## Problem to solve
Please arrange the lines below, from the line with "Whatsapp-Überwachung" to the last line, as a Markdown table with the columns Row and Line. Leave out blank lines and the pictures.

Top of Data extracts

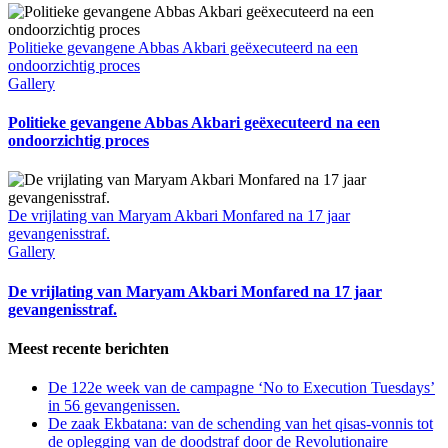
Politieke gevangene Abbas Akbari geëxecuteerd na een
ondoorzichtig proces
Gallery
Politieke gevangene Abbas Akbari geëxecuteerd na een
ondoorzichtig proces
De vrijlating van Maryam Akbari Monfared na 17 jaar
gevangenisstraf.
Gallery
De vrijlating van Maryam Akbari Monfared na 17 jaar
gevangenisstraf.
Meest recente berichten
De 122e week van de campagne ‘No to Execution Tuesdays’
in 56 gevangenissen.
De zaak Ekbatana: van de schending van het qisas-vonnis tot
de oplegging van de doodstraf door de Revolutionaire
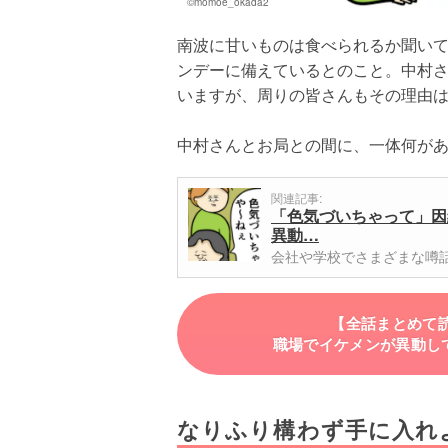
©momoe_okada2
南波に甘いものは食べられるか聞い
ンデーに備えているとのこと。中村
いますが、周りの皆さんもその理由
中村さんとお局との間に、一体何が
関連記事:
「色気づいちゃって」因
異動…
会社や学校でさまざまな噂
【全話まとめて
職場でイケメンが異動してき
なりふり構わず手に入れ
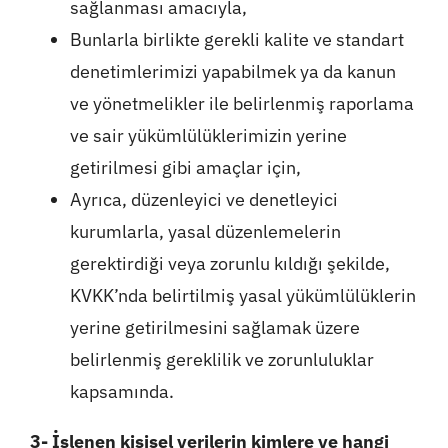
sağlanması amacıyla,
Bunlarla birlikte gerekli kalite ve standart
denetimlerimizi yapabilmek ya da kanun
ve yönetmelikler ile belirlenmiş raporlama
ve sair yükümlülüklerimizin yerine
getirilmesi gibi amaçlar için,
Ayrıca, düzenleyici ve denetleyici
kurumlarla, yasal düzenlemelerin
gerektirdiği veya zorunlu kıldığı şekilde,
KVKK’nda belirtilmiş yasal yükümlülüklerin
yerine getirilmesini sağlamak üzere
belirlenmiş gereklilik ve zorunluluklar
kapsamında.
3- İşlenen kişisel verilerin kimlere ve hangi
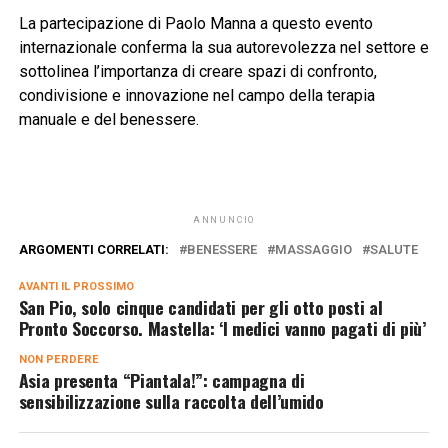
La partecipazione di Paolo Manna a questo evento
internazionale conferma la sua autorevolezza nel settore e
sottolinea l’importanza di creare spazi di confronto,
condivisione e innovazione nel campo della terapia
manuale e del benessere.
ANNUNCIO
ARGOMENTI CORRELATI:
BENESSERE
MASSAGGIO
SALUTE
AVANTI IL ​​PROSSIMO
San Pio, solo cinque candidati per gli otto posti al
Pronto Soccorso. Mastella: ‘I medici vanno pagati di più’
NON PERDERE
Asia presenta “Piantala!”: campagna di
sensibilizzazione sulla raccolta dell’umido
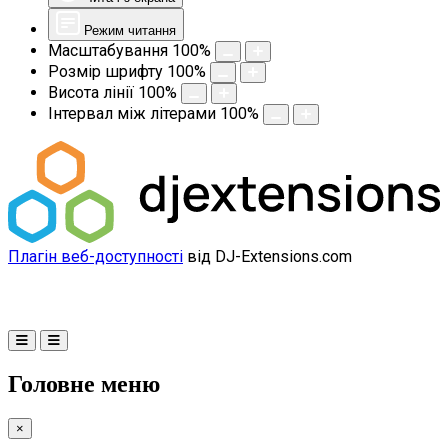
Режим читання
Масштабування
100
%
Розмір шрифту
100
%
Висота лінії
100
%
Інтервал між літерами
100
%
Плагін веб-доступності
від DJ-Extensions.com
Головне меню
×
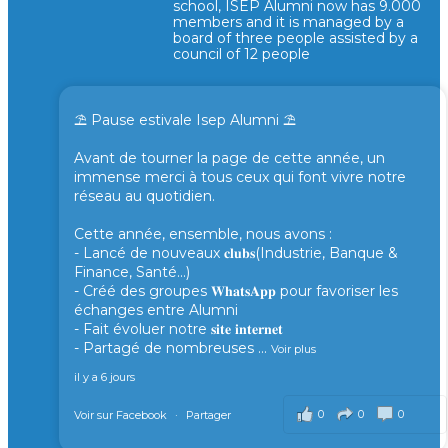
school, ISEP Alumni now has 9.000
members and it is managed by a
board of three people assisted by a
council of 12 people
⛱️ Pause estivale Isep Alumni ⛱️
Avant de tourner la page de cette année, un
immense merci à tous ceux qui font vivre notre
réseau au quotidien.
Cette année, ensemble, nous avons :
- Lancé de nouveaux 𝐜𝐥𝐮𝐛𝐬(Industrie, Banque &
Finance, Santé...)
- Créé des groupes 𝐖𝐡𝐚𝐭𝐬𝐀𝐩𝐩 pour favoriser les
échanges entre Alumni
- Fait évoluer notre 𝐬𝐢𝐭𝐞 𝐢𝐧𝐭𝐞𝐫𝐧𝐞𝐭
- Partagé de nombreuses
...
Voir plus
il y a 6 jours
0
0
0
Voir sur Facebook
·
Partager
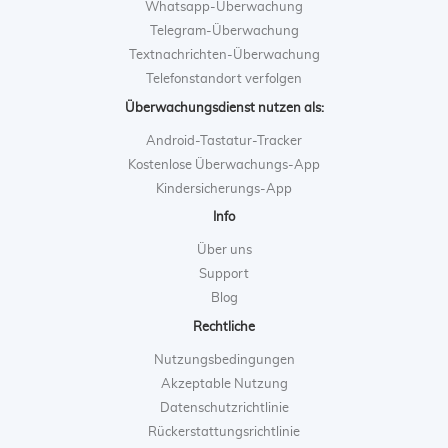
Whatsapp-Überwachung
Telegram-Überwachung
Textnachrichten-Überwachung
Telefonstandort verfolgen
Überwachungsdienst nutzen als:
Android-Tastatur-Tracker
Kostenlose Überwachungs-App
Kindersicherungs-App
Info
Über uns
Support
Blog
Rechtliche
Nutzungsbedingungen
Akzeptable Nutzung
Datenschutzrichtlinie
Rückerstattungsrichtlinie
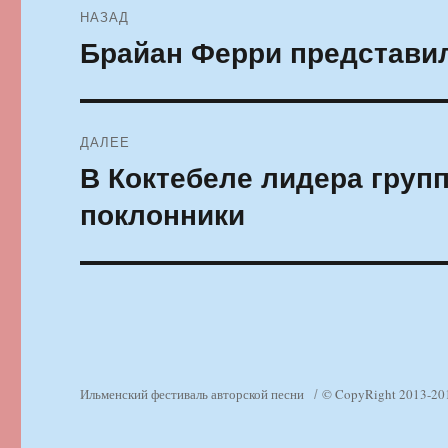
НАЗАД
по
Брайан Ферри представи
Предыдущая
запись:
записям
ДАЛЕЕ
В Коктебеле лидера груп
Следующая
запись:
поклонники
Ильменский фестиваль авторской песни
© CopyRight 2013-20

Bottom of Data extracts

## Answer to this problem
| Row | Line |
|---|---|
| 1 | Whatsapp-Überwachung |
| 2 | Telegram-Überwachung |
| 3 | Textnachrichten-Überwachung |
| 4 | Telefonstandort verfolgen |
| 5 | Überwachungsdienst nutzen als: |
| 6 | Android-Tastatur-Tracker |
| 7 | Kostenlose Überwachungs-App |
| 8 | Kindersicherungs-App |
| 9 | Info |
| 10 | Über uns |
| 11 | Support |
| 12 | Blog |
| 13 | Rechtliche |
| 14 | Nutzungsbedingungen |
| 15 | Akzeptable Nutzung |
| 16 | Datenschutzrichtlinie |
| 17 | Rückerstattungsrichtlinie |
| 18 | НАЗАД |
| 19 | по |
| 20 | Брайан Ферри представи |
| 21 | Предыдущая |
| 22 | запись: |
| 23 | записям |
| 24 | ДАЛЕЕ |
| 25 | В Коктебеле лидера груп |
| 26 | Следующая |
| 27 | запись: |
| 28 | поклонники |
| 29 | Ильменский фестиваль авторской песни |
| 30 | © CopyRight 2013-20 |